Wall Street Journal’s August Cole and Siobhan Gorman write that the biggest U.S. military contractors are, therefore, counting on winning billions of dollars in work to protect the federal government against electronic attacks. Cyber attacks on government agencies are no commonplace, including cyber break-ins into classified systems. Cyberspies also have siphoned off critical data from Pentagon contractors. A data breach recently cost a major aerospace contractor $15 million.

 

Cole and Gorman write that intelligence officials estimate annual U.S. losses from cyber breaches to be in the billions of dollars, and some worry that cyber attackers could take control of a nuclear power plant or subway line via the Internet — or wipe out the data of a major financial institution.

 

Anticipating the demand, defense companies are bolstering training, buying smaller firms and hiring former top government officials,” Cole and Gorman write. “The move into the cyber-security field could offer new revenue streams for the contractors and help offset declines stemming from budget pressures on the Defense Department’s traditional weapons systems.”

 

Last year the Bush administration launched a major cyber-security initiative, and 2009 spending is expected to reach $6 billion. Details are classified, but depending on the outcome of a 60-day White House review due next month, those familiar with the effort say spending could range from $15 billion to $30 billion in the next five years.

 

Major defense firms are eager to get a slice of that pie, but critics in the government say these firms may not have the necessary expertise and that the ramp-up in spending is a recipe for waste and inefficiency. “My concern and the concern of a lot of people in the government is: Are we going to dump money like we did after 9/11, or are we going to get something for the money we spend?” said one senior intelligence official. “You’re getting people who are not necessarily viewed as experts [in cyber-security] running divisions of these companies.” Here is what some of the large defense contractors are doing:

  • Northrop Grumman Chairman and Chief Executive Ronald Sugar made his case in an open letter to President Barack Obama this month, writing, “America’s defense industry has heavily invested in the tools, techniques and human talent to address this problem.”
  • In August Boeing hired Barbara Fast, a former senior Army intelligence officer who worked at the National Security Agency (NSA), to focus on cyber issues. Fast is consolidating the capabilities that Boeing has developed to protect its own massive network into a new division.
  • Lockheed Martin, the top Pentagon contractor and largest government information-technology provider by sales, is constructing a new cyber-security facility at its main network hub in Gaithersburg, Maryland.

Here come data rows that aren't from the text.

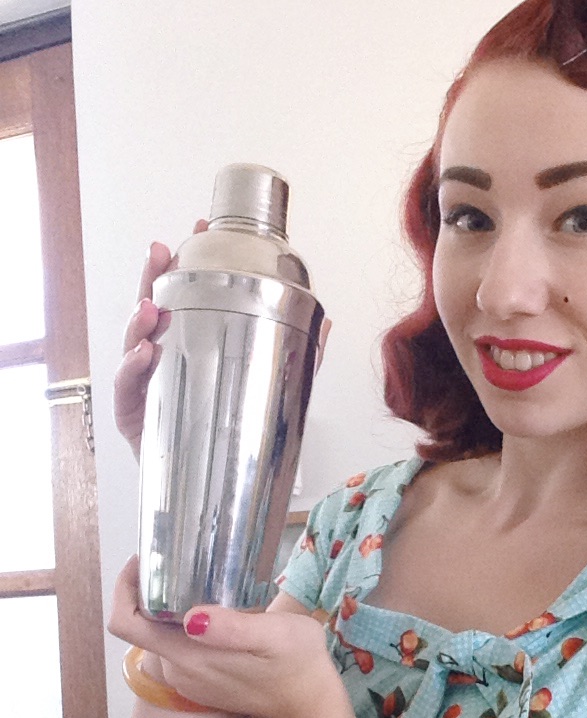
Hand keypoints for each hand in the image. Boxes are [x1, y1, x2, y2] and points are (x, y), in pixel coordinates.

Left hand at [108, 556, 346, 717]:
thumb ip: (233, 629)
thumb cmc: (298, 662)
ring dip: (168, 610)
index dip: (125, 590)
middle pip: (141, 628)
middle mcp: (178, 672)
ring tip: (199, 584)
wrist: (311, 703)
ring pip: (159, 638)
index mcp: (188, 656)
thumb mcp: (275, 636)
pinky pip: (177, 651)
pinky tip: (213, 614)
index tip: (145, 563)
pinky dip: (184, 628)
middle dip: (150, 594)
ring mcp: (188, 681)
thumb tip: (192, 618)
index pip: (126, 624)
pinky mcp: (200, 684)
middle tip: (178, 564)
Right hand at [114, 223, 332, 458]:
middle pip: (151, 307)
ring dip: (139, 319)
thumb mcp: (270, 387)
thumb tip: (327, 322)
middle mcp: (162, 357)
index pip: (184, 294)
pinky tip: (145, 354)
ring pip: (133, 342)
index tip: (200, 229)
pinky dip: (133, 369)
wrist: (211, 487)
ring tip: (151, 305)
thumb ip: (295, 354)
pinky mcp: (135, 415)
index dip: (188, 261)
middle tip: (161, 252)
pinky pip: (129, 388)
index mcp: (189, 343)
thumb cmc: (229, 430)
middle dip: (153, 277)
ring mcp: (145, 384)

Cole and Gorman write that some intelligence officials worry the government’s clunky contracting system will end up awarding contracts to familiar big companies that lack the highly skilled technicians who gravitate toward smaller firms. Contractors also need to watch their own network security, said Tom Kellermann, a vice president at Core Security Technologies, citing a Verizon report last year that found 39 percent of cyber breaches implicated contractors and other third parties. “You can’t put an IT person out there who doesn’t understand the threat or second- and third-order effects,” said Bill Swanson, chairman and CEO of Raytheon. Raytheon’s recent acquisitions, such as Oakley Networks in 2007 and SI Government Solutions in 2008, strengthen its cyber capabilities.

 

Foreign firms are also eagerly eying the cyber security market. Europe’s biggest defense contractor by revenue, BAE Systems, acquired information security firm Detica Group for $1.06 billion in July. It also recently hired a top Bush White House cyber-security official, Marie O’Neill Sciarrone.

 

Cole and Gorman note that as these big defense firms push further into this territory, they are bumping up against consulting firms. Booz Allen Hamilton has worked in the cyber-security field for more than a decade. One of its senior executives, Mike McConnell, led the National Security Agency (NSA) and was also director of national intelligence in the Bush administration. He continues to serve on the president’s Intelligence Advisory Board. Deloitte Consulting recently recruited Billy O’Brien, who helped draw up the Bush administration’s cyber policy.